Normally, a marriage is about two very different people becoming one. As a married man, I can tell you that it has not been a bed of roses for either of us. There will be conflicts when both people are strong-willed.

What about the behaviour of the partner? During courting, maybe he, scratching like a monkey amuses you. But, after a year, two years, 10 years of marriage, would you still find it amusing or irritating?

Maybe her singing while bathing is amusing although her voice cracks at various notes. Would you still feel the same after 10 years?

Maybe he is a top management person at the office. How would you feel if he is retrenched and has no job? Would you kick him out of the door?

Maybe she is a beautiful gal. How would you feel when the sands of time ravages her beauty? What if she gets into an accident which disfigures her? Are you going to kick her out of the door?

Marriage is a sacrament. It is a commitment between a man and a woman. A Catholic marriage is a commitment between a man and a woman in the presence of God. When the couple make their vows, they are not only making their vows to each other and to their families and friends, they are also making their vows to God.

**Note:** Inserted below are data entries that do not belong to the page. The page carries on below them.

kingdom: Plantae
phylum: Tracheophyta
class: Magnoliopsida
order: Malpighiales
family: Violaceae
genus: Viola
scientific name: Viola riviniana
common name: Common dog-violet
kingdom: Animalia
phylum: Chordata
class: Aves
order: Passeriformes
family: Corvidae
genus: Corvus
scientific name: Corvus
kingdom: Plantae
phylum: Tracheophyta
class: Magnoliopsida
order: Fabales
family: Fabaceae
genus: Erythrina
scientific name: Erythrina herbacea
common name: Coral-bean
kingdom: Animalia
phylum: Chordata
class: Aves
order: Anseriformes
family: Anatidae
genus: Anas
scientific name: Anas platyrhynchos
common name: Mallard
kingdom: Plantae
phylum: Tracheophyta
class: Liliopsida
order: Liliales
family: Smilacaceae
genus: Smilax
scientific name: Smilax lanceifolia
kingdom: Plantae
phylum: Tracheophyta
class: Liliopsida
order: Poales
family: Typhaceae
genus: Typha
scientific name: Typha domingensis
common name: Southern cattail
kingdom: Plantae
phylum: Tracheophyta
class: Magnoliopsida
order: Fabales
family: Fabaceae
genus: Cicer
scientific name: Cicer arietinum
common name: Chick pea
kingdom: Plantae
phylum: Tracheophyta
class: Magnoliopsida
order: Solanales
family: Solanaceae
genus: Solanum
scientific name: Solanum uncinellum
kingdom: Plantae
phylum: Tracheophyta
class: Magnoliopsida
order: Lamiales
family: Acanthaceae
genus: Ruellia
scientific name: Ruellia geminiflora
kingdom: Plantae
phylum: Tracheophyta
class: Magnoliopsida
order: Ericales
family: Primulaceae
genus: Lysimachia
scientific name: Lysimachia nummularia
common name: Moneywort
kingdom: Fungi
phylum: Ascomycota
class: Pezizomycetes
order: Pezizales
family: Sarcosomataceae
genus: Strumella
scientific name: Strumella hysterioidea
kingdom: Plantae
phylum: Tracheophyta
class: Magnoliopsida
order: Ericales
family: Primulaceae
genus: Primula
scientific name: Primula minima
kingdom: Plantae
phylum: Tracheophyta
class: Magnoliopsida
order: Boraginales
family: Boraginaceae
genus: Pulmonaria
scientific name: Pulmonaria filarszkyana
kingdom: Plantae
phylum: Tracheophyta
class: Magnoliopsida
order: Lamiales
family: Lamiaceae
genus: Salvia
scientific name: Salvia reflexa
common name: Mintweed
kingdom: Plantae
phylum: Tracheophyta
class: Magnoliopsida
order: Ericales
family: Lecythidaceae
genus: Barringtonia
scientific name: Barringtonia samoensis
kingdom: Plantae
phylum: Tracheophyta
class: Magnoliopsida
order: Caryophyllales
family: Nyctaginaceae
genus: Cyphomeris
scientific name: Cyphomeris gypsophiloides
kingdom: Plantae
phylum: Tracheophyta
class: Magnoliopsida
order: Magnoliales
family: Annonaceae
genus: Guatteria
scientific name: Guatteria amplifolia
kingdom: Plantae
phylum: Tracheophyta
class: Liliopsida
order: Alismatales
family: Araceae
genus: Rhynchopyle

I know there will be people who will say what happens when they have problems? Have the couple discussed it together? If so, and the problem persists, have they discussed it with their priest? I understand some parish priests are so busy that one can't even see them without an appointment. There is the Married Couples Group. I won't say how helpful the group will be since I am personally involved in the group. I will let you decide how helpful the group is. But, what I have to say about the group is that we realise the priests can't always be there for us. We realise that as married couples, we will surely encounter difficulties. So, why not share some food, drinks and laughter with some friends. Talk about religion. Sometimes, we go back and realise that the problem can be overcome. Sometimes, a friend in the group can shed some light on the issue.

For where two or three come together in My Name, I will be there. Matt. 18:20.